Kenvue heads into its May 21 results with short sellers in notable retreat — the story into this print is defined less by what bears are doing and more by the speed at which they are covering.
Short interest has fallen sharply over the past month. It dropped roughly 25% from late April levels and now registers 2.4% of the free float — down from a peak closer to 3.4% in mid-April. The past week alone saw an 18% reduction in shares short. That pace of covering is the standout data point. Borrow conditions support the picture: cost to borrow is a negligible 0.43% annually, and availability is wide open, meaning there is no squeeze dynamic forcing hands here. Bears are choosing to leave, not being squeezed out.

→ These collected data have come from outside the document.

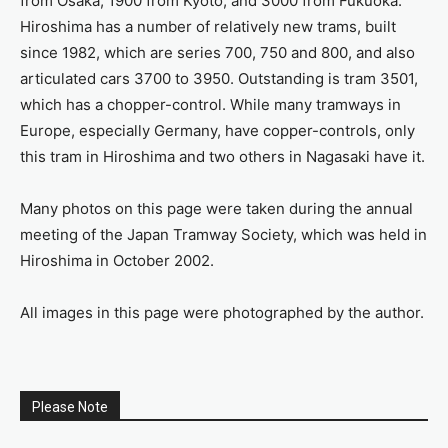
from Osaka, 1900 from Kyoto, and 3000 from Fukuoka.
Hiroshima has a number of relatively new trams, built
since 1982, which are series 700, 750 and 800, and also
articulated cars 3700 to 3950. Outstanding is tram 3501,
which has a chopper-control. While many tramways in
Europe, especially Germany, have copper-controls, only
this tram in Hiroshima and two others in Nagasaki have it.
Many photos on this page were taken during the annual
meeting of the Japan Tramway Society, which was held in
Hiroshima in October 2002.
All images in this page were photographed by the author.
Please Note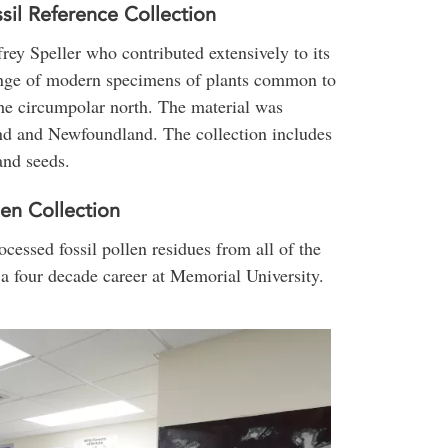
sil Reference Collection
ey Speller who contributed extensively to its
range of modern specimens of plants common to
he circumpolar north. The material was
nd and Newfoundland. The collection includes
and seeds.
en Collection
cessed fossil pollen residues from all of the
a four decade career at Memorial University.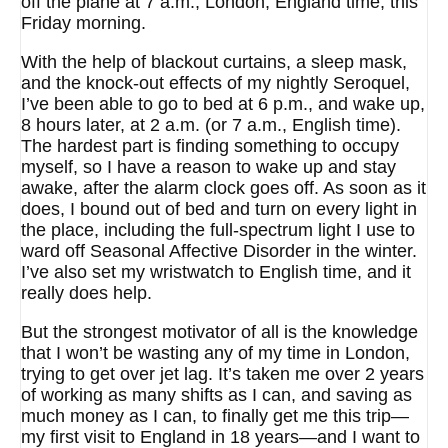
off the plane at 7 a.m., London, England time, this
Friday morning.
With the help of blackout curtains, a sleep mask,
and the knock-out effects of my nightly Seroquel,
I’ve been able to go to bed at 6 p.m., and wake up,
8 hours later, at 2 a.m. (or 7 a.m., English time).
The hardest part is finding something to occupy
myself, so I have a reason to wake up and stay
awake, after the alarm clock goes off. As soon as it
does, I bound out of bed and turn on every light in
the place, including the full-spectrum light I use to
ward off Seasonal Affective Disorder in the winter.
I’ve also set my wristwatch to English time, and it
really does help.
But the strongest motivator of all is the knowledge
that I won’t be wasting any of my time in London,
trying to get over jet lag. It’s taken me over 2 years
of working as many shifts as I can, and saving as
much money as I can, to finally get me this trip—
my first visit to England in 18 years—and I want to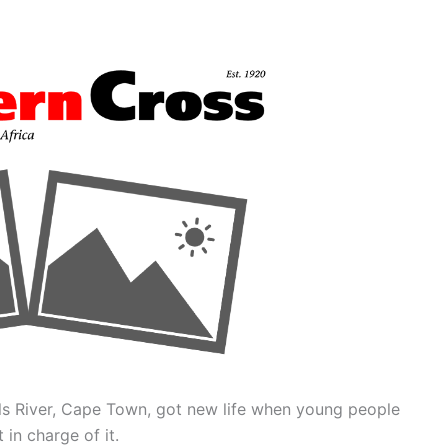
uils River, Cape Town, got new life when young people
 in charge of it.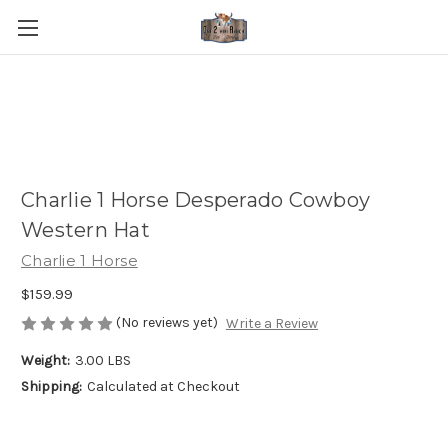
Charlie 1 Horse Desperado Cowboy
Western Hat
Charlie 1 Horse
$159.99
(No reviews yet)
Write a Review
Weight:
3.00 LBS
Shipping:
Calculated at Checkout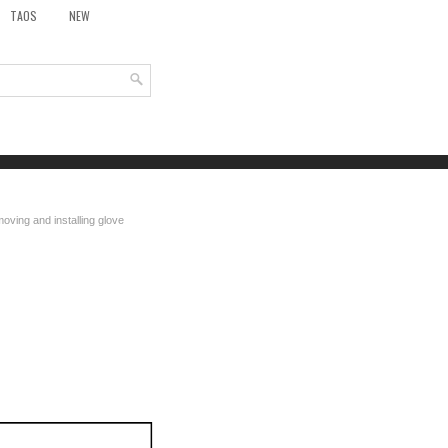
TAOS
NEW
oving and installing glove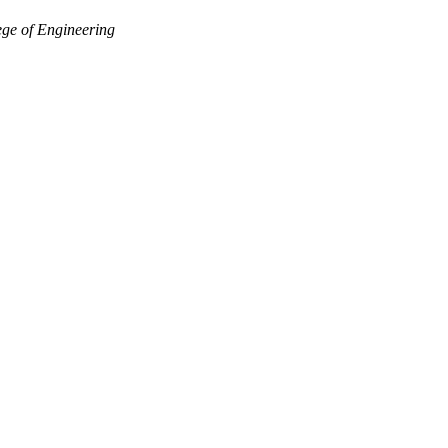
ge of Engineering
Departments
Aerospace and Mechanical Engineering
Chemical and Biomolecular Engineering
Civil and Environmental Engineering and Earth Sciences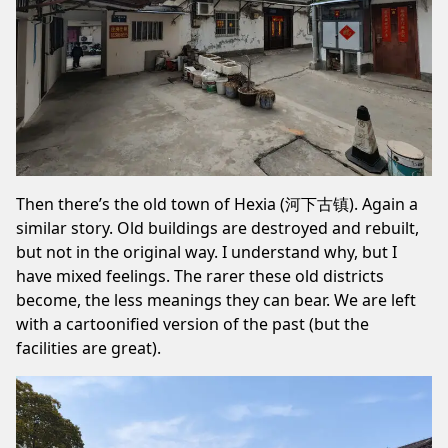
Then there’s the old town of Hexia (河下古镇). Again a
similar story. Old buildings are destroyed and rebuilt,
but not in the original way. I understand why, but I
have mixed feelings. The rarer these old districts
become, the less meanings they can bear. We are left
with a cartoonified version of the past (but the
facilities are great).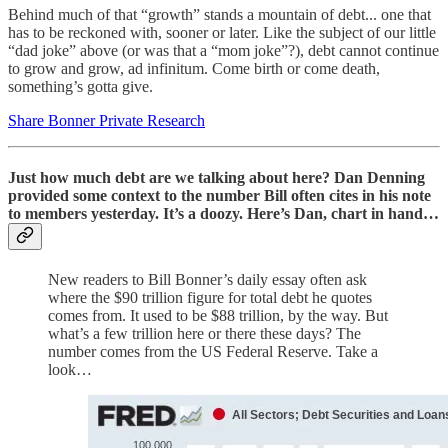
Behind much of that “growth” stands a mountain of debt... one that
has to be reckoned with, sooner or later. Like the subject of our little
“dad joke” above (or was that a “mom joke”?), debt cannot continue
to grow and grow, ad infinitum. Come birth or come death,
something’s gotta give.
Share Bonner Private Research
Just how much debt are we talking about here? Dan Denning
provided some context to the number Bill often cites in his note
to members yesterday. It’s a doozy. Here’s Dan, chart in hand…
New readers to Bill Bonner’s daily essay often ask
where the $90 trillion figure for total debt he quotes
comes from. It used to be $88 trillion, by the way. But
what’s a few trillion here or there these days? The
number comes from the US Federal Reserve. Take a
look…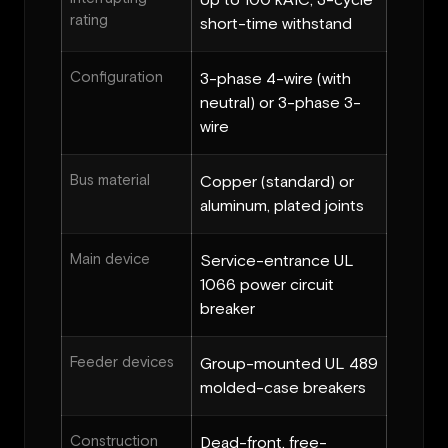
Up to 100 kAIC, 3-cycle
rating
short-time withstand
Configuration
3-phase 4-wire (with
neutral) or 3-phase 3-
wire
Bus material
Copper (standard) or
aluminum, plated joints
Main device
Service-entrance UL
1066 power circuit
breaker
Feeder devices
Group-mounted UL 489
molded-case breakers
Construction
Dead-front, free-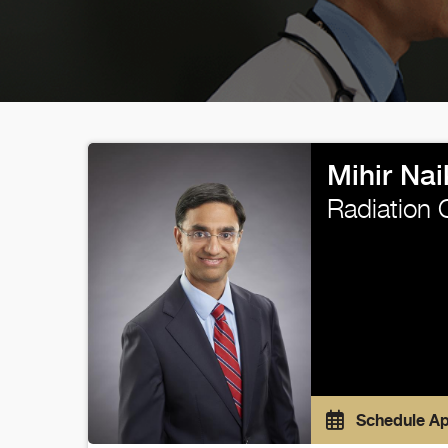
Mihir Nai
Radiation 
Schedule A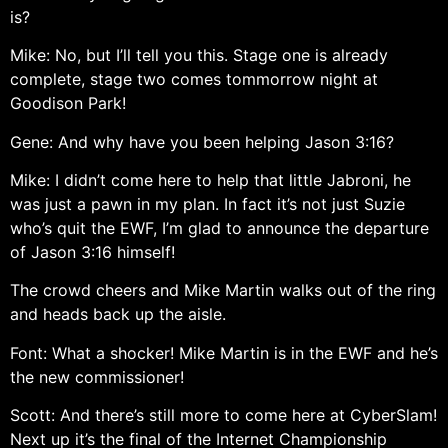
is?
Mike: No, but I’ll tell you this. Stage one is already
complete, stage two comes tommorrow night at
Goodison Park!
Gene: And why have you been helping Jason 3:16?
Mike: I didn’t come here to help that little Jabroni, he
was just a pawn in my plan. In fact it’s not just Suzie
who’s quit the EWF, I’m glad to announce the departure
of Jason 3:16 himself!
The crowd cheers and Mike Martin walks out of the ring
and heads back up the aisle.
Font: What a shocker! Mike Martin is in the EWF and he’s
the new commissioner!
Scott: And there’s still more to come here at CyberSlam!
Next up it’s the final of the Internet Championship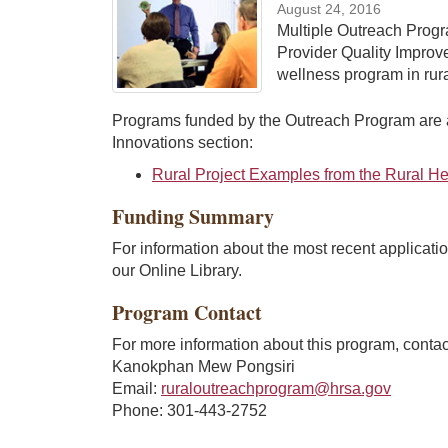
August 24, 2016
Multiple Outreach Progr
Provider Quality Impro
wellness program in rur
Programs funded by the Outreach Program are a
Innovations section:
Rural Project Examples from the Rural H
Funding Summary
For information about the most recent applicatio
our Online Library.
Program Contact
For more information about this program, contac
Kanokphan Mew Pongsiri
Email:
ruraloutreachprogram@hrsa.gov
Phone: 301-443-2752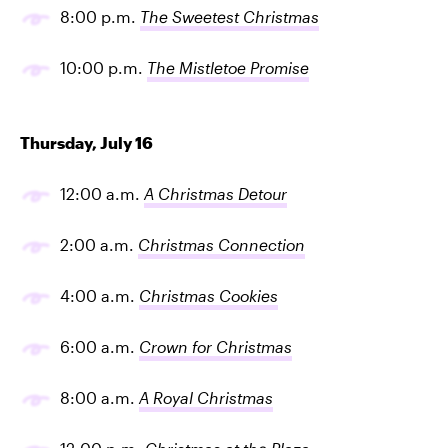
8:00 p.m.
The Sweetest Christmas
10:00 p.m.
The Mistletoe Promise
Thursday, July 16
12:00 a.m.
A Christmas Detour
2:00 a.m.
Christmas Connection
4:00 a.m.
Christmas Cookies
6:00 a.m.
Crown for Christmas
8:00 a.m.
A Royal Christmas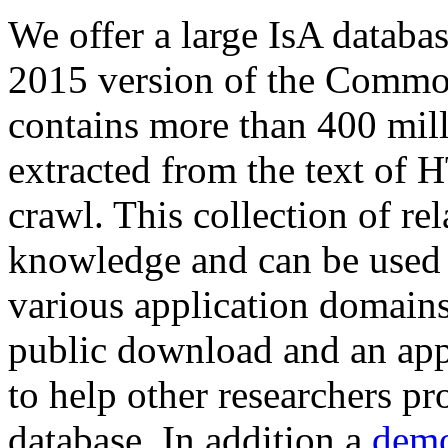
We offer a large
IsA databa
2015 version of the Comm
contains more than 400 mil
extracted from the text of 
crawl. This collection of rel
knowledge and can be used 
various application domains.
public download and an app
to help other researchers p
database. In addition a
demo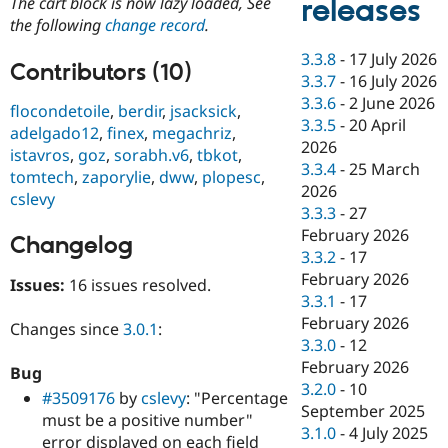
releases
The cart block is now lazy loaded, See
Drupal Stew
News & Blo
the following
change record
.
API
Become a D
3.3.8
-
17 July 2026
Drupal for F
Sustaining
Contributors (10)
3.3.7
-
16 July 2026
Forum
3.3.6
-
2 June 2026
Modules
flocondetoile
,
berdir
,
jsacksick
,
3.3.5
-
20 April
Drupal for
Drupal Swa
adelgado12
,
finex
,
megachriz
,
Healthcare
2026
istavros
,
goz
,
sorabh.v6
,
tbkot
,
Slack
3.3.4
-
25 March
Themes
tomtech
,
zaporylie
,
dww
,
plopesc
,
2026
cslevy
Drupal for E
3.3.3
-
27
Newsletters
February 2026
Recipes
Changelog
3.3.2
-
17
Drupal for R
February 2026
Issues:
16 issues resolved.
Drupal Swa
3.3.1
-
17
Site Templa
February 2026
Changes since
3.0.1
:
Drupal for T
3.3.0
-
12
Tourism
February 2026
Issue queue
Bug
3.2.0
-
10
#3509176
by
cslevy
: "Percentage
September 2025
must be a positive number"
3.1.0
-
4 July 2025
Security Adv
error displayed on each field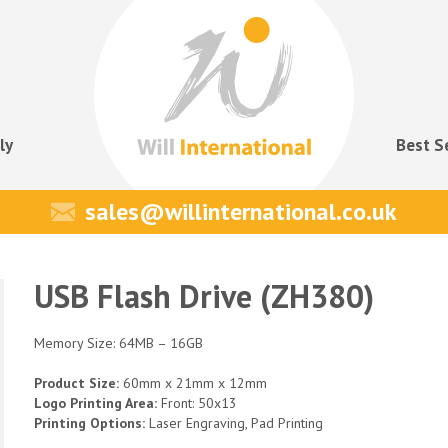
ly
Best S
sales@willinternational.co.uk
USB Flash Drive (ZH380)
Memory Size: 64MB – 16GB
Product Size:
60mm x 21mm x 12mm
Logo Printing Area:
Front: 50x13
Printing Options:
Laser Engraving, Pad Printing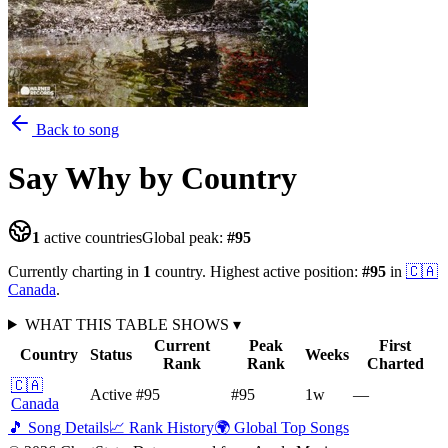
Back to song
Say Why
by Country
1
active countries
Global peak:
#
95
Currently charting in
1
country
.
Highest active position:
#
95
in
🇨🇦
Canada
.
WHAT THIS TABLE SHOWS
▾
Current
Peak
First
Country
Status
Weeks
Rank
Rank
Charted
🇨🇦
Active
#95
#95
1
w
—
Canada
🎵 Song Details
📈 Rank History
🌍 Global Top Songs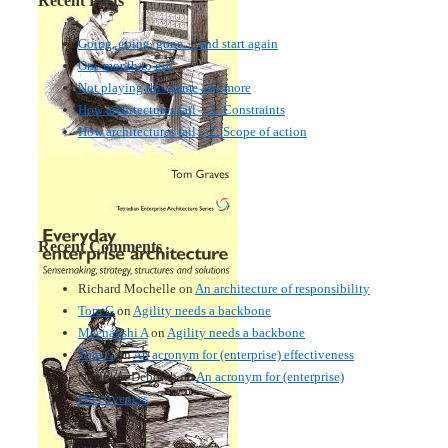
Recent Posts
Going, going, gone… and start again
One month to go!
Not playing this game any more
How architectures fail – 3: Constraints
How architectures fail – 2: Scope of action
Recent Comments
Richard Mochelle
on
An architecture of responsibility
Tom G
on
Agility needs a backbone
Meenakshi A
on
Agility needs a backbone
Tom G
on
An acronym for (enterprise) effectiveness
Nmankor Deborah
on
An acronym for (enterprise)
effectiveness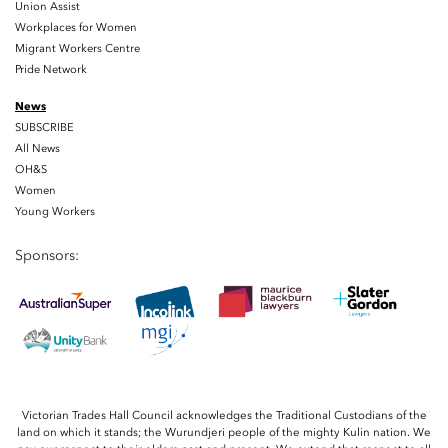
Union Assist
Workplaces for Women
Migrant Workers Centre
Pride Network
News
SUBSCRIBE
All News
OH&S
Women
Young Workers
Sponsors:
Victorian Trades Hall Council acknowledges the Traditional Custodians of the
land on which it stands; the Wurundjeri people of the mighty Kulin nation. We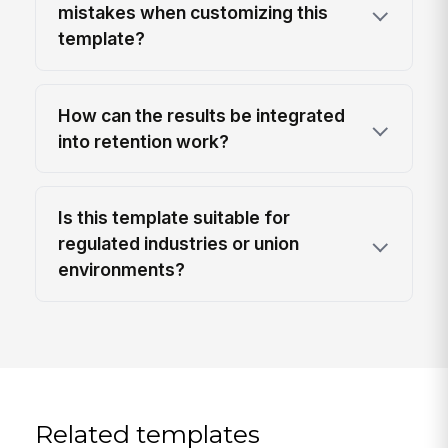
mistakes when customizing this
template?
How can the results be integrated
into retention work?
Is this template suitable for
regulated industries or union
environments?
Related templates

Options positioning does nothing to complicate that reading. The put/call ratio is 0.42 — almost exactly in line with its 20-day average of 0.41 and sitting near the midpoint of its 52-week range. With a z-score barely above zero, there is no unusual hedging pressure, no sign of defensive repositioning ahead of the release. The options market is not treating this as a high-stakes event.
Analysts have been trimming targets, though none have changed their ratings. Citigroup, Barclays, and UBS each cut targets modestly in March and April — pulling back to the $18–$19 range after post-February-earnings lifts — while the consensus mean remains around $19.50, roughly 14% above the current $17.11 close. No firm has upgraded; no firm has cut to Sell. The Street is cautious but not alarmed, clustering around Neutral and Equal-Weight ratings that reflect a business generating steady cash flows without a clear re-rating catalyst. The EV/EBITDA multiple has compressed about 5% over the past month, and a PE near 14x keeps the valuation squarely in value territory for a consumer staples name. Factor scores reinforce the soft-but-stable narrative: EPS momentum ranks in the 84th percentile on a 30-day basis, and the dividend score at 86th percentile underscores the income appeal that anchors the holder base — Vanguard alone holds 12% of shares outstanding.
The recent earnings history offers limited drama as a reference point. The May 2026 Q4 report produced a 0.5% one-day dip and a 2.8% five-day decline, while February's print delivered a 1% gain and a 1.7% five-day drift higher. Neither reaction was particularly violent. Thursday's print will therefore test whether the combination of steady EPS momentum, compressed multiples, and a quietly retreating short base is enough to re-engage buyers — or whether the Street's flat-rate Neutral consensus correctly captures a stock in search of a narrative.